Je trouve intéressant de mettre en évidence les connaissances d’une personne dont le travail peut être routinier et ingrat. Une personne qui se lève tous les jours à quatre heures du matin depuis dix ans pour travailler durement et sans relâche est heureuse de recevoir un encouragement de temps en temps. Cela veut dire que ce qu’elle fait compte aussi pour d’autres.

J’ai commencé ma vie comme ouvrier et l’on me disait : « Tais-toi, perce ton trou et c’est tout ». Aussi, aujourd’hui, je le dis avec force : trop d’intelligence est gaspillée. Chaque fois que nous pouvons sublimer les travaux dits les plus humbles, nous cheminons vers la reconnaissance.

Le président d’une société comptant deux mille personnes peut visiter tous les jours les ateliers. Il ne s’occupe pas pour autant de fabrication, mais ceci lui permet d’avoir davantage de contacts et de relations directes avec son personnel. Une proximité que connaissent aussi les petites entreprises.

L’entreprise augmentait de cent à cent cinquante employés par an. Des personnes nous étaient signalées par quelqu’un de proche ou par des partenaires sociaux comme ayant une difficulté particulière d’accès à l’emploi. L’entreprise, en plein développement, leur ouvrait naturellement la porte. Les opportunités régulières d’embauche ont permis qu’il n’y ait pas un phénomène de réaction négative, telle que : « Bien sûr, on donne du travail aux Arabes, aux Turcs, mais nous et nos enfants alors ?». En effet, nombreux sont les enfants de salariés qui postulent pour un emploi dans l’entreprise.

Ce réflexe d’ouverture vers des candidats en difficulté peut provenir d’une forme de solidarité à l’ancienne. En tout cas, il fût certainement un facteur important ensuite pour l’aboutissement de démarches plus structurées. Par exemple, en 1986, des militants d’ATD Quart Monde, syndicalistes engagés au Comité d’entreprise et délégués du personnel, ont proposé un projet précis. D’autres projets, de même nature, se sont mis en place pour l’embauche de jeunes en difficulté. Le projet pour les jeunes impliquait un temps partagé de travail et de formation conditionné par un accompagnement avec la participation de la région Rhône-Alpes. Vingt quatre jeunes furent concernés par ce projet. Celui à l’initiative des militants d’ATD Quart Monde concernait trente six personnes. Par la suite, d’autres personnes ont été intégrées. Au total, quatre-vingts cinq personnes ont été engagées sur des critères autres que la qualification, c’est-à-dire, en prenant en compte une situation personnelle d’exclusion ou de grande pauvreté. Les personnes handicapées sont à rajouter au nombre total des personnes engagées mais n’ont pas été prises en compte afin de ne pas modifier démesurément les statistiques. Je reste sensible néanmoins et constate le drame de la situation des personnes handicapées.

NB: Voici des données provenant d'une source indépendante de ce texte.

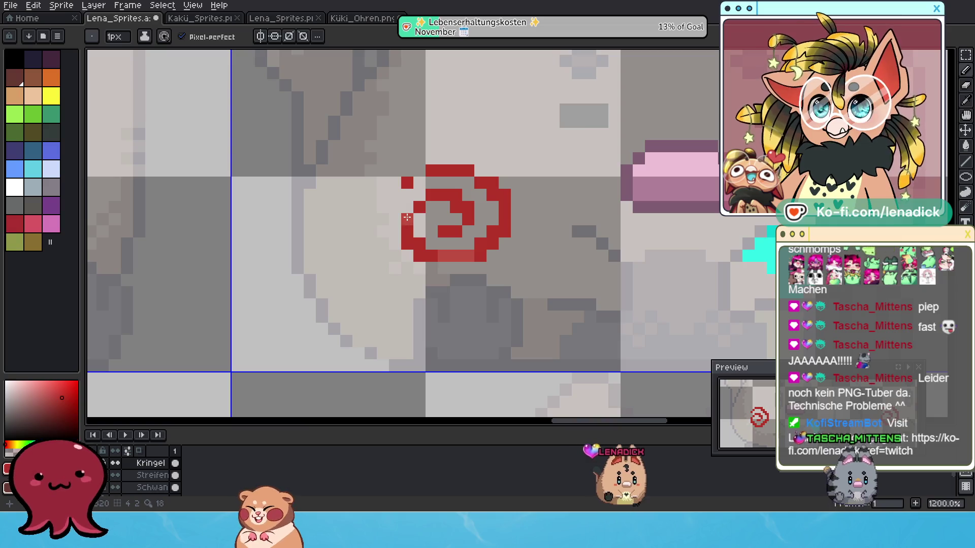
scroll(417, 233, "down", 3)
scroll(416, 238, "down", 1)
scroll(460, 318, "down", 2)
scroll(467, 200, "down", 3)
key("alt")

Le projet, présenté par les partenaires sociaux, était déjà très réfléchi : le travail de la direction a consisté à donner son accord. L’encadrement de base était au point et les partenaires sociaux avaient déjà des candidats.

TEFAL est situé dans un village de dix mille habitants. Or la majeure partie des futurs salariés venaient des villes de la région lyonnaise. Ces personnes, sans domicile, devaient chercher un logement dans un milieu de vie radicalement différent. Le comité d’entreprise avait prévu des logements d’accueil agréables dans des bâtiments neufs auxquels les personnes pouvaient accéder, pendant deux mois maximum, le temps de trouver un logement.

L’accompagnement

Par ailleurs, point important, deux membres du personnel, formés et préparés aussi à la difficulté de la tâche à accomplir, encadraient dans la durée chaque personne intégrant l’entreprise. Par exemple, pour une personne sans domicile fixe, l’entrée dans le monde du travail étant très brutale, un temps de formation et d’accompagnement était prévu. Le groupe ATD Quart Monde, les syndicalistes, le comité d’entreprise et le personnel ont accompli, y compris le week-end en dehors de l’entreprise, un travail d’accompagnement très intense.

Une salariée m’a fait, un jour, cette réflexion : « J’aime mon travail mais maintenant quand je me lève le matin, je me dis que j’ai une raison supplémentaire. Je suis contente de participer à l’accompagnement de quelqu’un qui peut avoir plus de difficultés que moi ».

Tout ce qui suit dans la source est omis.